RE:RE:Too many sharesI think you misunderstood. A company is valued at a certain market cap price. That valuation can change and the price of the stock will reflect the new information. If a company has 500 million shares outstanding, they have to increase value by 250 million just to see a 50 cent change in the share price - which for WCP is only a 9% gain on a signficant increase in valuation.
Too many shares makes the stock move slowly on improving valuation.
Debt is also important and will increase share value as it is paid down. I would prefer share buyback at this price, but I'm not going to be upset with debt reduction either. I just don't want to see free cash flow plowed into drilling and more acquisitions. Enough is enough. It's time for the shareholders to see some return.
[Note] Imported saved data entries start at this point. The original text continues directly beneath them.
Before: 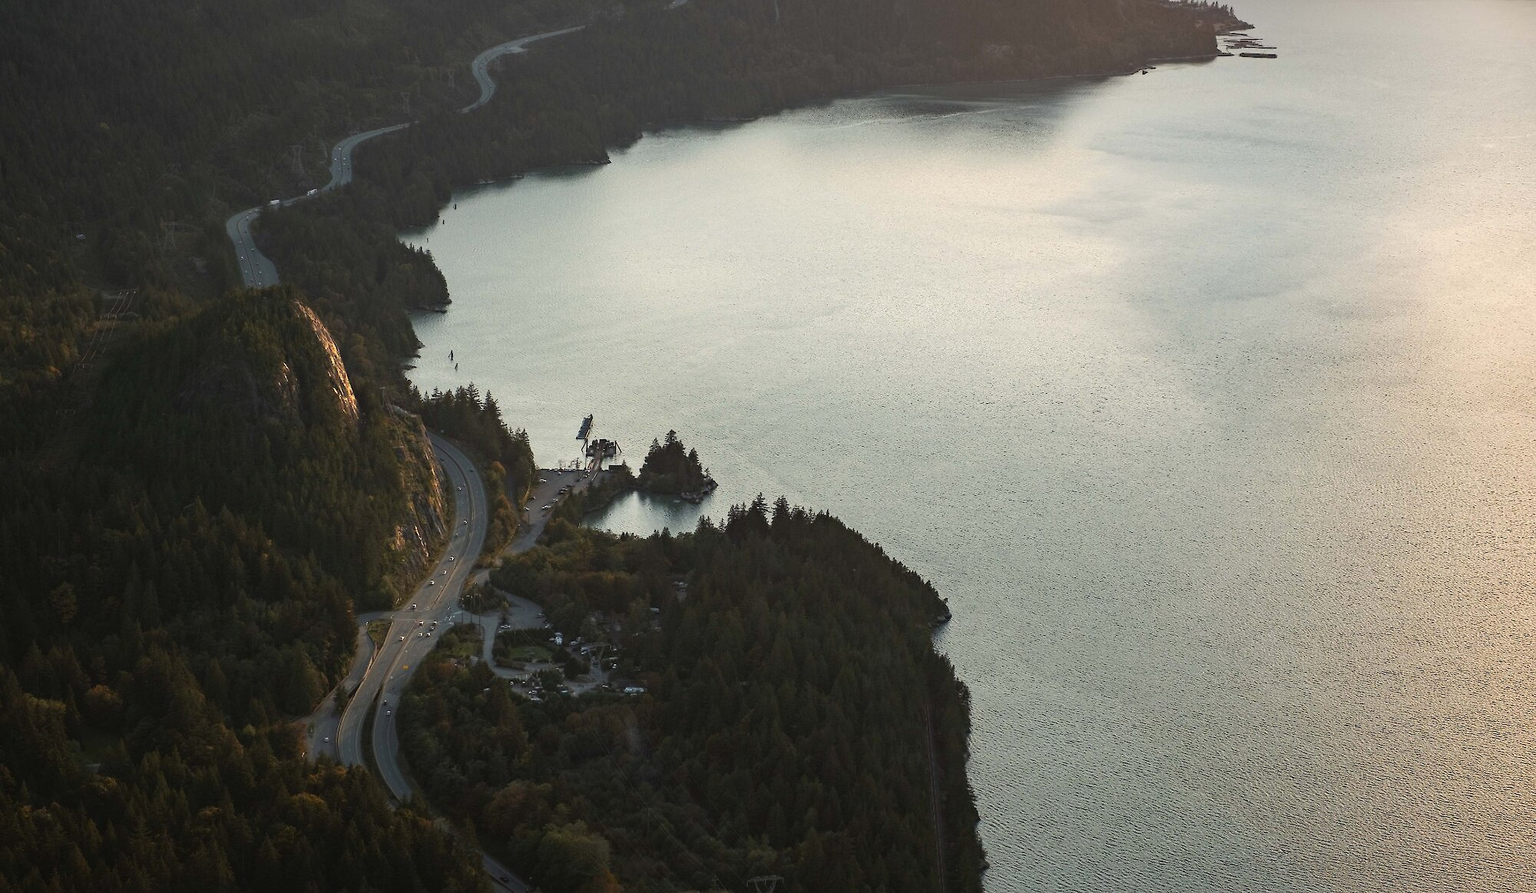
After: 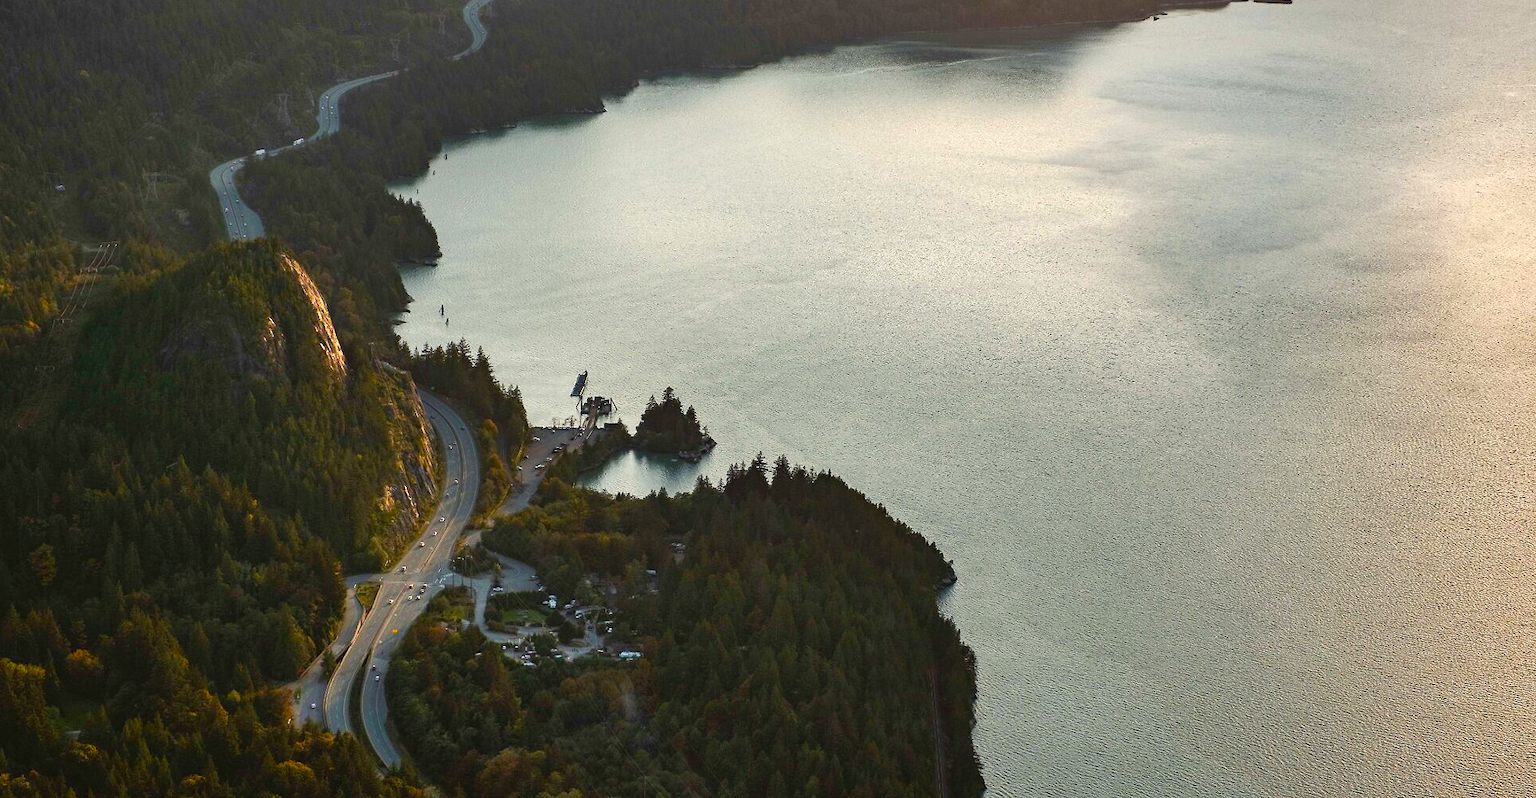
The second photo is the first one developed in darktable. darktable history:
shadows and highlights: soften with gaussian
color balance rgb: linear chroma grading › global chroma 9.875%, perceptual saturation grading › global saturation 25.652%, perceptual saturation grading › highlights -50.232%, perceptual saturation grading › shadows 30.961%, global vibrance 30.37%, contrast 9.612%
crop: left 1.484%, top 6.128%, right 1.372%, bottom 7.029%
WINDGOD46 wrote: It is not so much the shares which dent a stock, CPG has 50 million less shares than WCP yet its share price is lower than WCP. What matters is how much debt each has. And I think CPG has double the debt of WCP. So it's important debt reduction takes priority over reducing the float. And if the oil price stays above $70 debt reduction will be subtantial the next two years, which will boost the sp. On the other hand S Arabia needs $80 oil to balance its budget every year and they are not going to flood the market to please anybody, the same way the big farmas or western monopolies gang up on the Third World countries would not reduce the price of their products.